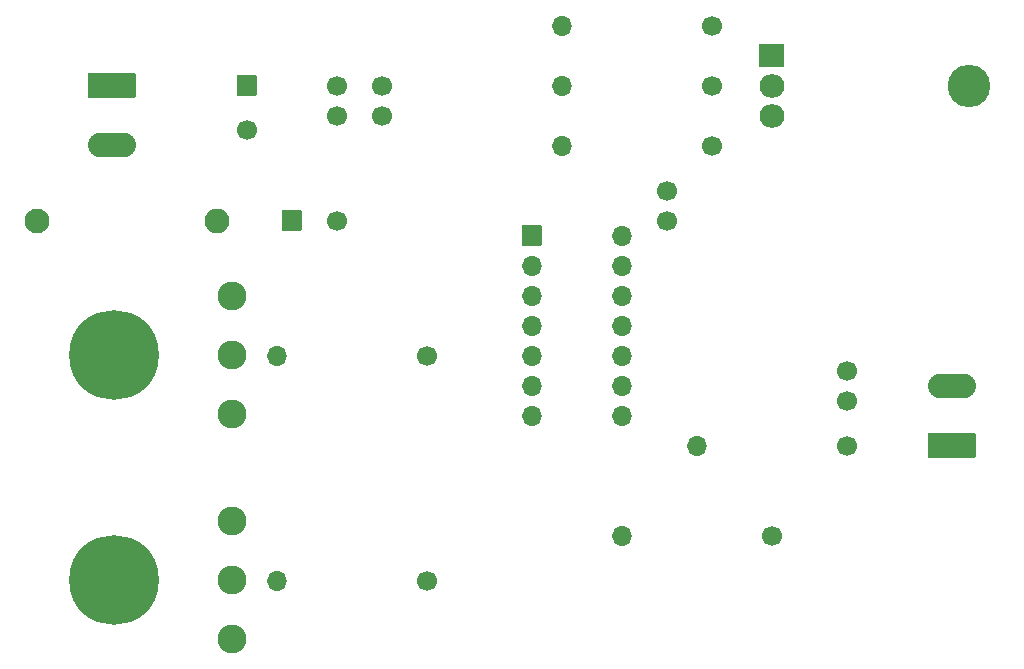
<source format=gbr>
%TF.GenerationSoftware,KiCad,Pcbnew,5.1.8*%
%TF.CreationDate,2021-01-03T19:29:45+03:30*%
%TF.ProjectId,rev-1.3,7265762d-312e-4332-9e6b-696361645f70,rev?*%
%TF.SameCoordinates,Original*%
%TF.FileFunction,Soldermask,Top*%
%TF.FilePolarity,Negative*%
%FSLAX46Y46*%
G04 Gerber Fmt 4.6, Leading zero omitted, Abs format (unit mm)*
G04 Created by KiCad (PCBNEW 5.1.8) date 2021-01-03 19:29:45*
%MOMM*%
%LPD*%
G01*
G04 APERTURE LIST*
%ADD10O,1.700000X1.700000*%
%ADD11C,7.600000*%
%ADD12C,2.440000*%
%ADD13C,1.700000*%
%ADD14O,2.100000X2.005000*%
%ADD15O,3.600000X3.600000*%
%ADD16O,2.100000X2.100000*%
%ADD17C,2.100000*%
%ADD18O,4.060000X2.080000*%
G04 APERTURE END LIST*
D10*
%TO.C,U1*%
X135890000Y-40640000D03*
X128270000Y-55880000D03*
X135890000Y-43180000D03*
X128270000Y-53340000D03*
X135890000Y-45720000D03*
X128270000Y-50800000D03*
X135890000Y-48260000D03*
X128270000Y-48260000D03*
X135890000Y-50800000D03*
X128270000Y-45720000D03*
X135890000Y-53340000D03*
X128270000Y-43180000D03*
X135890000Y-55880000D03*
G36*
G01*
X127420000Y-41440000D02*
X127420000Y-39840000D01*
G75*
G02*
X127470000Y-39790000I50000J0D01*
G01*
X129070000Y-39790000D01*
G75*
G02*
X129120000Y-39840000I0J-50000D01*
G01*
X129120000Y-41440000D01*
G75*
G02*
X129070000Y-41490000I-50000J0D01*
G01*
X127470000Y-41490000D01*
G75*
G02*
X127420000Y-41440000I0J50000D01*
G01*
G37*
%TD*%
D11*
%TO.C,RV2*%
X92870000Y-69770000D03*
D12*
X102870000Y-64770000D03*
X102870000Y-69770000D03*
X102870000Y-74770000D03*
%TD*%
D11*
%TO.C,RV1*%
X92870000Y-50720000D03*
D12*
X102870000Y-45720000D03*
X102870000Y-50720000D03*
X102870000Y-55720000D03*
%TD*%
D10*
%TO.C,R7*%
X135890000Y-66040000D03*
D13*
X148590000Y-66040000D03*
%TD*%
D10*
%TO.C,R6*%
X130810000Y-27940000D03*
D13*
X143510000Y-27940000D03*
%TD*%
D10*
%TO.C,R5*%
X106680000Y-69850000D03*
D13*
X119380000Y-69850000D03*
%TD*%
D10*
%TO.C,R4*%
X130810000Y-33020000D03*
D13*
X143510000Y-33020000D03*
%TD*%
D10*
%TO.C,R3*%
X130810000Y-22860000D03*
D13*
X143510000Y-22860000D03*
%TD*%
D10*
%TO.C,R2*%
X106680000Y-50800000D03*
D13*
X119380000Y-50800000D03*
%TD*%
D10*
%TO.C,R1*%
X142240000Y-58420000D03*
D13*
X154940000Y-58420000D03*
%TD*%
D14*
%TO.C,Q1*%
X148590000Y-30480000D03*
X148590000Y-27940000D03*
G36*
G01*
X147590000Y-24397500D02*
X149590000Y-24397500D01*
G75*
G02*
X149640000Y-24447500I0J-50000D01*
G01*
X149640000Y-26352500D01*
G75*
G02*
X149590000Y-26402500I-50000J0D01*
G01*
X147590000Y-26402500D01*
G75*
G02*
X147540000Y-26352500I0J50000D01*
G01*
X147540000Y-24447500D01*
G75*
G02*
X147590000Y-24397500I50000J0D01*
G01*
G37*
D15*
X165250000Y-27940000D03*
%TD*%
D16*
%TO.C,L2*%
X101600000Y-39370000D03*
D17*
X86360000Y-39370000D03*
%TD*%
D18*
%TO.C,J2*%
X163830000Y-53420000D03*
G36*
G01*
X165810000Y-59460000D02*
X161850000Y-59460000D01*
G75*
G02*
X161800000Y-59410000I0J50000D01*
G01*
X161800000Y-57430000D01*
G75*
G02*
X161850000Y-57380000I50000J0D01*
G01*
X165810000Y-57380000D01*
G75*
G02*
X165860000Y-57430000I0J-50000D01*
G01*
X165860000Y-59410000D01*
G75*
G02*
X165810000Y-59460000I-50000J0D01*
G01*
G37*
%TD*%
%TO.C,J1*%
X92710000Y-32940000D03*
G36*
G01*
X90730000Y-26900000D02*
X94690000Y-26900000D01*
G75*
G02*
X94740000Y-26950000I0J-50000D01*
G01*
X94740000Y-28930000D01*
G75*
G02*
X94690000Y-28980000I-50000J0D01*
G01*
X90730000Y-28980000D01*
G75*
G02*
X90680000Y-28930000I0J50000D01*
G01*
X90680000Y-26950000D01*
G75*
G02*
X90730000Y-26900000I50000J0D01*
G01*
G37*
%TD*%
D13*
%TO.C,C7*%
X111760000Y-27980000D03*
X111760000Y-30480000D03*
%TD*%
%TO.C,C6*%
X139700000Y-36870000D03*
X139700000Y-39370000D03*
%TD*%
%TO.C,C5*%
X154940000Y-52110000D03*
X154940000Y-54610000D03*
%TD*%
%TO.C,C4*%
X115570000Y-27980000D03*
X115570000Y-30480000D03*
%TD*%
%TO.C,C3*%
X104140000Y-31740000D03*
G36*
G01*
X103340000Y-27090000D02*
X104940000Y-27090000D01*
G75*
G02*
X104990000Y-27140000I0J-50000D01*
G01*
X104990000Y-28740000D01*
G75*
G02*
X104940000Y-28790000I-50000J0D01*
G01*
X103340000Y-28790000D01*
G75*
G02*
X103290000Y-28740000I0J50000D01*
G01*
X103290000Y-27140000D01*
G75*
G02*
X103340000Y-27090000I50000J0D01*
G01*
G37*
%TD*%
%TO.C,C2*%
X111750000Y-39370000D03*
G36*
G01*
X107100000Y-40170000D02*
X107100000Y-38570000D01*
G75*
G02*
X107150000Y-38520000I50000J0D01*
G01*
X108750000Y-38520000D01*
G75*
G02*
X108800000Y-38570000I0J-50000D01*
G01*
X108800000Y-40170000D01*
G75*
G02*
X108750000Y-40220000I-50000J0D01*
G01*
X107150000Y-40220000D01*
G75*
G02*
X107100000Y-40170000I0J50000D01*
G01*
G37*
%TD*%
M02*

</source>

==============================

TRY IT
From the records above, pull out every line containing the word "LIST".

TASK ANSWER
G04 APERTURE LIST*
G04 APERTURE END LIST*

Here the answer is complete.